3 months ago • 2:36 mins
Early last year, you could’ve thrown a dart at a list of altcoins to make your picks, and you’d still have seen some double in value within the week. But this so-called “altseason” is gone for now, with most digital assets currently crashing in value versus bitcoin. So let’s take a closer look at where the real opportunity is in the meantime…
The chart below shows bitcoin’s market size as a percentage of the broader crypto market – a.k.a. bitcoin dominance (BTC.D on TradingView). When the ratio is trending down, that means altcoins (i.e. crypto investments other than bitcoin) are mostly going up in value versus bitcoin. That’s an altseason. During these periods, you’d have made a lot more money holding a spread of smaller-sized cryptos than bitcoin alone.
But when bitcoin dominance is going up, it works the other way around: the king takes the reins and the altcoins bow down – so in those periods, you’d have been way better off just owning bitcoin. That's bitcoin season.
Of course, that doesn’t mean you would have always made profits in US dollars. Bitcoin could be falling versus the dollar – like it has been lately – while altcoins fall even harder.
The table below lays out the different relationships between bitcoin dominance and bitcoin’s price, and the impact those two have on altcoin prices.
Bitcoin dominance fell sharply during the recent crypto bull market: from a high of about 74% in December 2020 to a low of 39% in January this year. Right now, it’s sitting at around 46% and is in a new uptrend – hitting higher highs and higher lows. The chart below shows what’s going on here, with each bar representing one week’s worth of movement in the metric.
While bitcoin dominance may pull back every now and then in the short-term (as altcoins briefly bounce against bitcoin), it certainly looks like it’s already put in a long-term low. In other words, bitcoin season is upon us, so you might be waiting a while for altcoins to steal the show.

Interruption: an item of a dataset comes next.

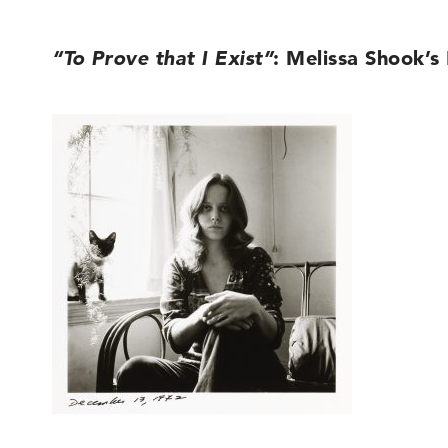
“To Prove that I Exist”
: Melissa Shook’s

For one thing, inflation is up, so the Federal Reserve (The Fed) and other central banks are raising interest rates and tightening their balance sheets to try to cool those price hikes. And although bitcoin hasn’t worked so well as an inflation hedge of late, it’s still perceived as the best inflation hedge in crypto. There’s also a lot less free cash sloshing around to inflate the higher-risk altcoin market.
For another, institutional investors are a lot more comfortable with bitcoin than they are with smaller-cap altcoins. Bitcoin has been battle-tested the longest, is usually less volatile, and has a much larger market size than the rest. And we’ve seen this recently with on-chain data, where the largest crypto whales (likely institutions) have been buying bitcoin’s dip.
The crypto market also tends to follow a natural cycle. When it’s in a bear market – like right now – bitcoin soaks up a lot of the altcoins as investors favor bitcoin’s relative price stability.
Then at the start of crypto bull markets, investors tend to field their most experienced player first (i.e. bitcoin). Next off the bench come the larger, “layer 1” protocols like Ethereum, Solana, and Polkadot. And finally they’ll give playing time to the more speculative, smaller-sized projects with more upside potential. That’s because generally once investors have profited from the perceived “safer” investments, they’re inclined to take more risks.
Think back to the end of 2020, for example, when bitcoin ran from $10,000 to $40,000. Most altcoins lagged behind – even though they were still gaining value against the dollar. Then in the first quarter of 2021, bitcoin went from $40,000 to over $60,000 while altcoins multiplied and multiplied.
If past cycles are anything to go by, there could be an easy way to play this. When the bull market eventually comes roaring back, it's likely bitcoin will lead the charge at first, so it might be worth accumulating more bitcoin than altcoins now at these lower levels. It’s also the safer play while we're still in this bear market, as altcoins could fall a lot more than bitcoin while it tries to find a low.
So holding bitcoin is not only less risky right now than altcoins, but it also might generate more upside in the first leg of the next bull run. Then later in the game – when bitcoin dominance is much stronger – it might be worth switching more of that bitcoin into altcoins.
True crypto fortunes are made in bear markets – not bull markets – by gradually buying into projects with great fundamentals when they’re cheap. But the bitcoin dominance chart suggests most (but not all) altcoins could still get a lot cheaper relative to bitcoin in the coming months. So on the bright side, there may still be plenty of time to double down into your favorite higher-risk plays.